**Task directions:** Copy out each line of the items below that contains the word "collectors". Uppercase and lowercase count as different.

# # # #

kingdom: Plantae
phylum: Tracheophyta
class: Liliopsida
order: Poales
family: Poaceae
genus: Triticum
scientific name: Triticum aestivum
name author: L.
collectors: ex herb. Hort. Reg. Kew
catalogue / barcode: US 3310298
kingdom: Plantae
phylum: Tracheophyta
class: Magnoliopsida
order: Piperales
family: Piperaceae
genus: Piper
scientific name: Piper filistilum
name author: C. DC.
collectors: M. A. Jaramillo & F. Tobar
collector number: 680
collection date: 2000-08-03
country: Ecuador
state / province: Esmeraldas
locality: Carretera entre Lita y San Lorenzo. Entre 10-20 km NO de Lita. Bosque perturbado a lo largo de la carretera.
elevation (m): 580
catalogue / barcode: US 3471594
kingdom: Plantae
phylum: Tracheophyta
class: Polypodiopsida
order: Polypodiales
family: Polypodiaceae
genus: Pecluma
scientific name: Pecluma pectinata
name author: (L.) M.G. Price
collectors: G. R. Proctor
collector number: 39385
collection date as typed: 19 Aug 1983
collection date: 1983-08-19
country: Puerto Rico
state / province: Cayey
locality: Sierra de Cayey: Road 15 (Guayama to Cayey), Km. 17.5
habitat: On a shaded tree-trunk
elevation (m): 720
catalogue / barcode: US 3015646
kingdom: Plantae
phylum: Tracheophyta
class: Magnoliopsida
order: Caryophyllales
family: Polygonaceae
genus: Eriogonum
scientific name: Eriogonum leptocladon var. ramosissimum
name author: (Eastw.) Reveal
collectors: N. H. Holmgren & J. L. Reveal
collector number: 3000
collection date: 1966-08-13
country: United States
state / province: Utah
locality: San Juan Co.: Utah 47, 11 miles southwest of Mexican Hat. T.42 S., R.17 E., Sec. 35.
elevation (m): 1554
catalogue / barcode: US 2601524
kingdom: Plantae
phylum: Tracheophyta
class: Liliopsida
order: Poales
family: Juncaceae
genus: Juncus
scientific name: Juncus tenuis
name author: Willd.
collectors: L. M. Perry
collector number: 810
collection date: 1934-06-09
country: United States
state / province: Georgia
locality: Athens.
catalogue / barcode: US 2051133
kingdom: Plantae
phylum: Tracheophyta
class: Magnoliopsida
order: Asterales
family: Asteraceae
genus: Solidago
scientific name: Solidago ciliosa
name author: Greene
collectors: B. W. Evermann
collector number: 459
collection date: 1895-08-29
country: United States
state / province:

# # # #

**Output for this task:**
collectors: ex herb. Hort. Reg. Kew
collectors: M. A. Jaramillo & F. Tobar
collectors: G. R. Proctor
collectors: N. H. Holmgren & J. L. Reveal
collectors: L. M. Perry
collectors: B. W. Evermann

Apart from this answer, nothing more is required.